The Western Australian Government recently acquired 3414 hectares of land at James Price Point, near Broome. It is the latest move in the continuing saga to develop the Browse Basin's liquefied natural gas (LNG), reserves that are now likely to be processed offshore. This controversial story is being played out on the national stage by heavy hitters from Indigenous and environmental organisations, the state and industry.
On the other side of the country, the building of four LNG processing plants on Curtis Island, off Gladstone, Qld, is proceeding more smoothly. Yet, while the traditional owners of James Price Point have received international attention, Gladstone traditional owners have barely been heard.
In WA, the land use agreements struck between the Goolarabooloo Jabirr Jabirr people, the state and Woodside Energy were worth at least $1.5 billion, including land packages and funds for health, education and training. In Gladstone, the equivalent agreements are 'crumbs off the master's table', say traditional owners.
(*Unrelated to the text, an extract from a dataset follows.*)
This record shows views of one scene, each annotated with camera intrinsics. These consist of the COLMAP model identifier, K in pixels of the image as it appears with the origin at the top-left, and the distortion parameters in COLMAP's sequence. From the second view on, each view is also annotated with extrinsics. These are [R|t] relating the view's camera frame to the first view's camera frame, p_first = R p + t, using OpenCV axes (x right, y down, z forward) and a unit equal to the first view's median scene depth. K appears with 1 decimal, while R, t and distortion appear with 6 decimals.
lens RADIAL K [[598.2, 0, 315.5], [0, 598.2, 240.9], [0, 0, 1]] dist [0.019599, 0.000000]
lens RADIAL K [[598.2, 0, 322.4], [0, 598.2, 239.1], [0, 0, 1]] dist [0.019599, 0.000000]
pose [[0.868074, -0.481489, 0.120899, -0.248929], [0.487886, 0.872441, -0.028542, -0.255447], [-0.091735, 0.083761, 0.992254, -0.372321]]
Walk through Gladstone and you feel the LNG industry's prominence: from the multiple shopfronts of gas companies including Santos, Origin and Arrow, to the lack of discussion about the negative impact that dredging is said to have on the Great Barrier Reef.
The local Indigenous people claiming ownership of Curtis Island are known as the Port Curtis Coral Coast (PCCC) people, an amalgam of the Gooreng Gooreng, Gurang, Bailai and Bunda peoples. All four LNG projects have negotiated land access agreements with this group, none of which are publically available. However, the snippets of information that I hear about them are telling.
Tony Johnson, a PCCC traditional owner, tells me that 'the four of them ... do not total $10 million. It's obscene. I couldn't honestly say that we got the best of a bad lot.' I ask a manager from Santos' Aboriginal Engagement whether he has seen the Browse agreements. They are 'very generous' he replies. I ask him whether any of the Gladstone agreements are in the same ballpark. 'No,' he says, they are in 'a different stratosphere'.
In Broome, discussions between traditional owners, Woodside and the state took years to complete, and cost at least $40 million. The Kimberly Land Council was funded to employ lawyers, media advisors, scientists and LNG industry consultants. In contrast, engagement with the PCCC was perfunctory and short. Santos had a negotiation period comprising just five meetings, prior to which the company had already worked out a reasonable 'jump-in' point for compensation.
I ask the Santos manager whether any groups are able to push past that initial offer. 'They try to,' he says. Do they ever succeed? 'No, not really.'
There are many reasons for these disparities. The Kimberley is iconic and its Indigenous owners — people like Wayne Bergmann, Pat Dodson and Peter Yu — have political clout. Gladstone just doesn't have the same profile.
Another difference is the strength of native title rights at the two sites. At James Price Point, the land has only ever been owned by Indigenous people. Around Gladstone, traditional owners were booted off their land early in the colonial history of Queensland: a loss of connection to country means that native title rights are diminished.
Andrew Fraser, the former Queensland treasurer, says that this explains the gulf between the compensation being offered in Gladstone and Broome. Yet, as the former CEO of Woodside Don Voelte pointed out recently, the Browse package was not only about paying for land, but also 'sharing the rewards' of the LNG project. Indeed, when the land at James Price Point was commercially valued it was said to be worth just $6–7 million.
Another difference between the two projects is how much traditional owners were funded to negotiate. In Gladstone, they had only legal advice, paid for by the LNG companies. They asked for more help from Queensland, but this was refused. Fraser says the role of governments in these negotiations is to 'set the rules of the game', however 'the idea that government needs to be [traditional owners'] agent in a negotiation is paternalistic'.
Yet, the government did play a role. As Johnson observed of his negotiations with the companies: 'When we were digging our heels in on any particular issue, including protecting significant cultural sites, we would always find ourselves in a meeting with the deputy director coordinator general ... and they would bring out the old compulsory acquisition stick.'
Indeed, Queensland is a major beneficiary of these projects. The day after a 'shut up' deal was signed with Santos, the PCCC learnt that the state would be receiving $200 million annually in royalties from that company. Several people travelled to Santos headquarters in Brisbane and burnt an effigy of the manager I have been speaking to. He says this did not bother him, that none of the publicity about the protest had gone 'mainstream'.
Lily O'Neill is a lawyer and PhD student researching the Indigenous land use agreements for the Browse and Gladstone LNG developments.